Other parties in the region were less circumspect. Syrian President Bashar Assad claimed the talks as a victory and called Qatari Emir (and Prime Minister) al-Thani to congratulate him on the agreement. Iranian News Agency ISNA also congratulated the Qataris for their efforts. They quoted Foreign Ministry spokesman Mohammad Ali Hosseini who said “The Islamic Republic of Iran hopes that the Doha accord ... will provide a blossoming and brilliant future for the Lebanese.”
Iran and Assad had good reason to be happy – their proxy Hezbollah made major inroads in the talks. They have almost doubled their seats in cabinet from 6 to 11. Crucially, it now has enough seats in cabinet to give it veto power in the new national unity government. It also benefits from a new electoral law that divides Lebanon into smaller districts which will give the country’s sects better representation. Shiites make up between 30 and 40 percent of the Lebanese population, yet are accorded only 18 percent of parliamentary seats. However, one downside is the need to disarm – the deal states that the "use of arms or violence is forbidden to settle political differences".
The deal also paves the way for parliament to elect a new president. Lebanon has been without a president since November 2007. Al-Thani said the deal will be "carried out immediately” and he believes the election of a new president will occur within 24 hours.
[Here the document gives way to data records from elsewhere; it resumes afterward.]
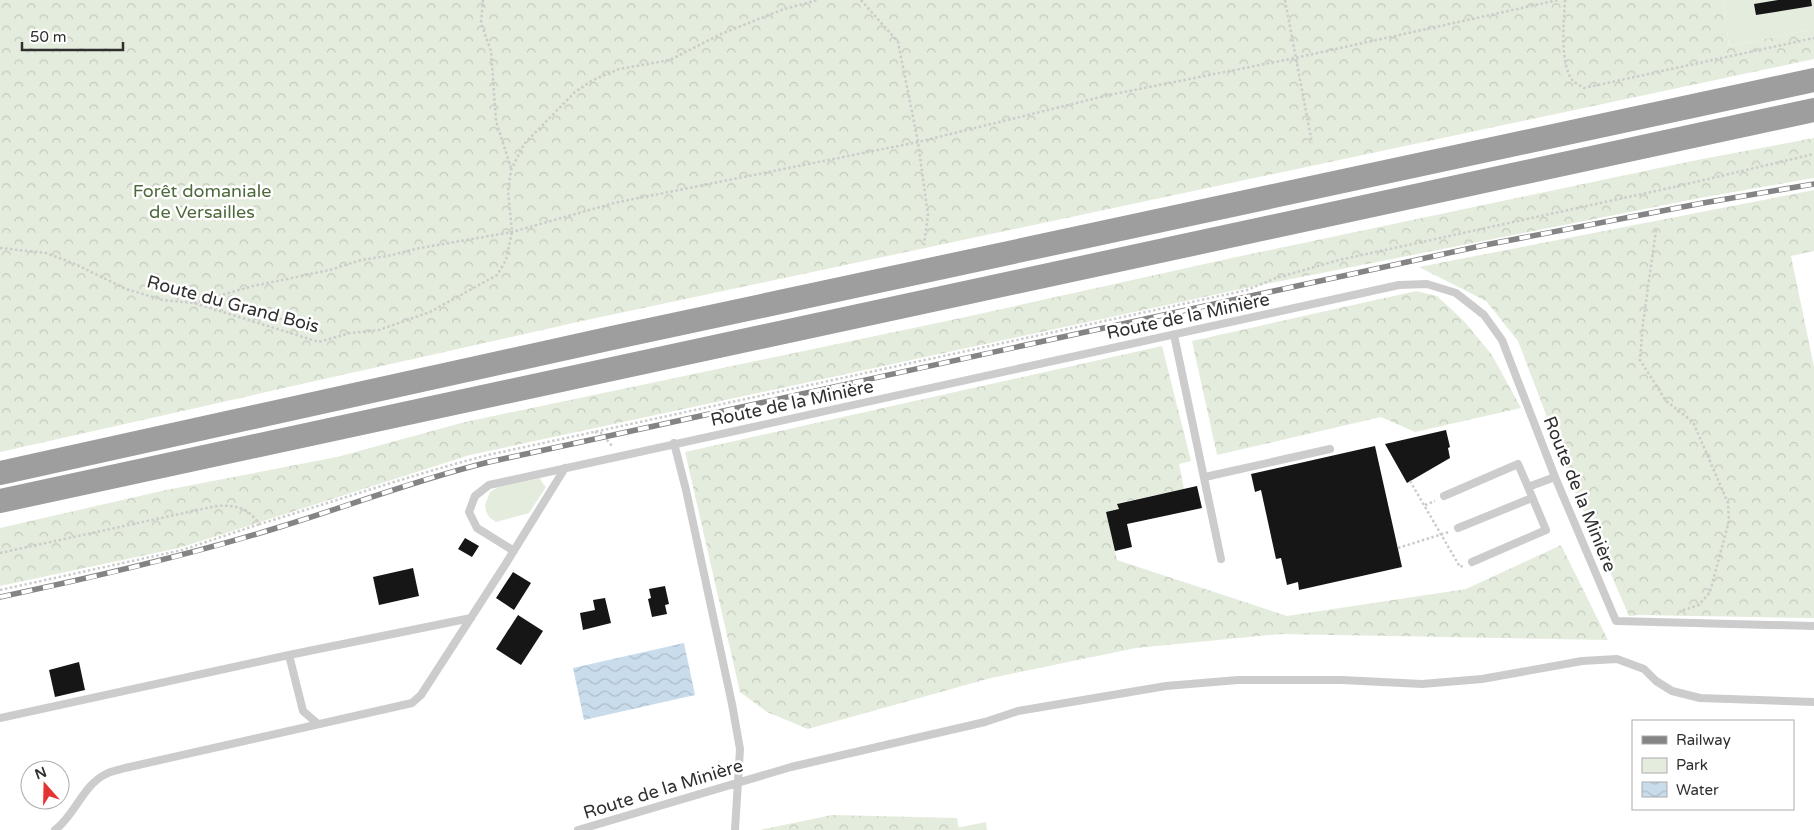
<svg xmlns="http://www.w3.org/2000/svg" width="1814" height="830" viewBox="0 0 1814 830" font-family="'Varela Round',sans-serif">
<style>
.green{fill:#e4ecdd}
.forest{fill:url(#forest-crowns)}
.water{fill:url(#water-waves)}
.building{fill:#161616}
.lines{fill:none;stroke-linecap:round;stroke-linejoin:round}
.path{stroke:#ccc;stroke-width:2.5;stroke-dasharray:2.5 2.5;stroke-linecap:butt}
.service{stroke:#ccc;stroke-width:8}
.trunk{stroke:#9e9e9e;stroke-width:24}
.rail-casing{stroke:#848484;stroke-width:5.5}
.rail{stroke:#fff;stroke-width:4;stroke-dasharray:11;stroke-linecap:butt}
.labels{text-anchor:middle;stroke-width:5;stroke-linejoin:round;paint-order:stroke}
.park-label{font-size:18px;fill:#4e6a3c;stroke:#fff}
.street-label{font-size:18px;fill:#2f2f2f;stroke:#fff}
</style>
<defs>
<pattern id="forest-crowns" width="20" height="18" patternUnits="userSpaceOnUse" patternTransform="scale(1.25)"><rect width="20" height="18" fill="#e4ecdd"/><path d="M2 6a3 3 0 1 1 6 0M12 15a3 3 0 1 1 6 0" fill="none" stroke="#c4cbbe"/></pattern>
<pattern id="water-waves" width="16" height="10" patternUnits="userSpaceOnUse" patternTransform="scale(1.25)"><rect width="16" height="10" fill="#c9dcec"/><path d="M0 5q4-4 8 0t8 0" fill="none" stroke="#adbdcb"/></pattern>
</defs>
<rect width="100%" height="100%" fill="#fff"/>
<!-- green -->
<path class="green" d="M1724 0H1814V29L1729 46Z
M540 478 543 484 546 487 529 513 496 522 489 517 486 511 485 505 490 492 499 487Z
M986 822 987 830H947Z"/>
<!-- forest -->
<path class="forest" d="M0 0H1724L1729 46 1814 29V59L582 321 0 452Z
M1814 138V178L1705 197 1246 288 470 455 179 548 0 586V528L166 490 337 457 465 422 961 318 1241 256 1697 160Z
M1814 190V251L1791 256 1814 367V618L1639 615 1629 616 1575 491 1518 341 1486 301 1419 267Z
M1416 291 1437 296 1463 320 1492 355 1521 408 1415 432 1381 417 1217 455 1192 341Z
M1162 346 1191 461 1179 464 1184 489 1118 503 1119 509 1115 551 1117 560 1287 616 1466 589 1561 545 1608 640 1281 634 1136 648 991 678 808 729 767 712 740 692 685 452Z
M832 815 957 818 959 830H760Z"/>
<!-- water -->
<path class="water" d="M684 643 695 695 584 720 573 668Z"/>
<!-- building -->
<path class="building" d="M1778 0H1811L1812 6 1756 15 1754 4Z
M1446 430 1450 447 1448 448 1450 458 1407 483 1385 444Z
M1375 446 1402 567 1299 590 1298 582 1287 585 1281 558 1276 559 1261 490 1255 492 1251 474Z
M1197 486 1202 508 1127 524 1132 547 1115 551 1106 512 1119 509 1117 504Z
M465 538 479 546 472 557 458 549Z
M413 568 419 596 379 605 373 577Z
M513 572 531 583 514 610 496 598Z
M665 586 669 604 665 605 667 614 652 617 648 599 651 598 649 589Z
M605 598 611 623 583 630 580 613 595 610 593 600Z
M518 615 543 631 521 665 496 649Z
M79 662 85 690 55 697 49 670Z"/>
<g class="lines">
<!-- path -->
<path class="path" d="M483 0 481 23 491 51 496 121 511 168
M861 0 898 42 918 142 928 215 924 245
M1285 0 1312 143
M1565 0C1564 20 1559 67 1574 82 1577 84 1581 86 1584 88L1814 38
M1656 230 1643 323 1640 360 1666 401 1693 422 1728 503 1729 521 1710 592 1699 605 1680 611
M0 248 46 253 75 264 126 289 163 300 194 303 319 342 350 333 379 330 430 312 497 275 506 260 512 232 508 191 511 170 524 144 575 92 593 80 619 69 670 60 721 34 784 9 818 0
M194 303 253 286 330 270 361 260 388 256 415 249 512 232 614 203 918 142 1109 95 1295 58 1558 0
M595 432 601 433 613 447
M1410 481 1460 567 1464 565
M1425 505 1435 501
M1398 548 1449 532
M0 553 216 506C237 505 246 507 260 524 336 501 411 475 488 455L1247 290 1276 278 1339 260 1674 187 1814 154
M0 590 182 550 260 524"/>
<!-- service -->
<path class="service" d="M1174 335 1221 559
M674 443 686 490 732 704 740 749 735 830
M1205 477 1330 449
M1444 496 1518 464 1528 487 1555 477
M1458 528 1532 498
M514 551 477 528 469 512 475 496 489 485 1399 285 1427 284 1456 293 1484 315 1502 340 1555 477 1616 621 1814 626
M1472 562 1546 530 1528 487
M289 655 303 711 318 724
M0 718 289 655 471 618
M55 830C75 815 83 785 106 774 111 771 119 770 125 768L412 703 421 695 505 565 565 468
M578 830 791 767 985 722 1018 711 1166 686 1238 680H1342L1422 684 1482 679 1582 661 1617 659 1644 669 1656 681 1672 691 1700 698 1814 702"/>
<!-- trunk -->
<path class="trunk" d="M0 473C604 339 1209 207 1814 80
M0 501 1814 110"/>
<defs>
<path id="rail" d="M0 597C95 577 190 555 283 526 351 505 419 479 489 462L1485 245 1703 203 1814 184"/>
</defs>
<!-- rail casing -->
<use href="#rail" class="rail-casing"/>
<!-- rail -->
<use href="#rail" class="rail"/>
</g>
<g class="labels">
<!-- park labels -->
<g class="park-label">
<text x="202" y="197">Forêt domaniale<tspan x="202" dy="21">de Versailles</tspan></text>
</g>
<!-- street labels -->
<g class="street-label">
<text transform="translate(233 304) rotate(15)" y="6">Route du Grand Bois</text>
<text transform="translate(1188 316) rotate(-12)" y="6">Route de la Minière</text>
<text transform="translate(792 403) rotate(-12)" y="6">Route de la Minière</text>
<text transform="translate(1580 494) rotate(68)" y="6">Route de la Minière</text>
<text transform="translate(663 789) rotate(-17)" y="6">Route de la Minière</text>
</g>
</g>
<!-- legend -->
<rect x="1632" y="720" width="162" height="90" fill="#ffffff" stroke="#acacac"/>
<rect x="1642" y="736" width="25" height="8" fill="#848484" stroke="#acacac"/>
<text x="1676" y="745" font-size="15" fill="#2f2f2f">Railway</text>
<rect x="1642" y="758" width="25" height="15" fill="#e4ecdd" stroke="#acacac"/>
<text x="1676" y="770" font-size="15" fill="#2f2f2f">Park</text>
<rect x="1642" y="782" width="25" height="15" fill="url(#water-waves)" stroke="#acacac"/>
<text x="1676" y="795" font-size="15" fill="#2f2f2f">Water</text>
<!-- north arrow -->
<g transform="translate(45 785) rotate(340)"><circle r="24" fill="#ffffff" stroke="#acacac"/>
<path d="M0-4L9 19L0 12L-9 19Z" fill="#e43333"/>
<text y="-8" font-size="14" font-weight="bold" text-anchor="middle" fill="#2f2f2f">N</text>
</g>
<!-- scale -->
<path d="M22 42v8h101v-8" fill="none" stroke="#2f2f2f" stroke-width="2.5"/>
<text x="30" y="42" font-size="15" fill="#2f2f2f" stroke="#ffffff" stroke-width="4" paint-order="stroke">50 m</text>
</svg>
The post is likely to be filled by Army chief Michel Suleiman. The army is seen as the one institute that stands above the fray. Suleiman is a good compromise candidate and despite being a Maronite Christian is regarded by the country's rival political factions as relatively neutral. More importantly he has kept the army on the sidelines of civil conflict.
Several key issues remain unresolved after Doha. Among them are what will happen to Hezbollah’s large weapons cache, and thorny question of Lebanon’s quixotic relationship with Syria. The Lebanese government blamed Syria for the 2005 assassination of Prime Minister Rafik Hariri. But Syria has so far refused to co-operate with a UN investigation into the murder of Hariri and ten other government officials. In October 2005, UN investigator Detlev Mehlis told then Secretary-General Kofi Annan the plot to kill Hariri "could not have been taken without the approval of top-ranked Syrian security officials”.
Nevertheless, one immediate benefit of the outcome of the talks was the end of a 180 day Hezbollah sponsored blockade of the centre of Beirut. The protest began on 1, December 2006 when the opposition set up a sprawling tent city on streets leading to the offices of the Prime Minister Siniora, in a bid to force him to step down. The camp site paralysed the commercial heart of the city and large parts of the centre became a ghost town as dozens of restaurants and businesses were forced to shut down. Today, trucks started clearing the tent city under the orders of Opposition parliamentary speaker Nabih Berri. While protesters headed home, workers returned to the city to pick up the pieces. Fadi Harb, an employee at a nearby cell phone shop, said happily, "This agreement means calm, peace, security, stability and the future."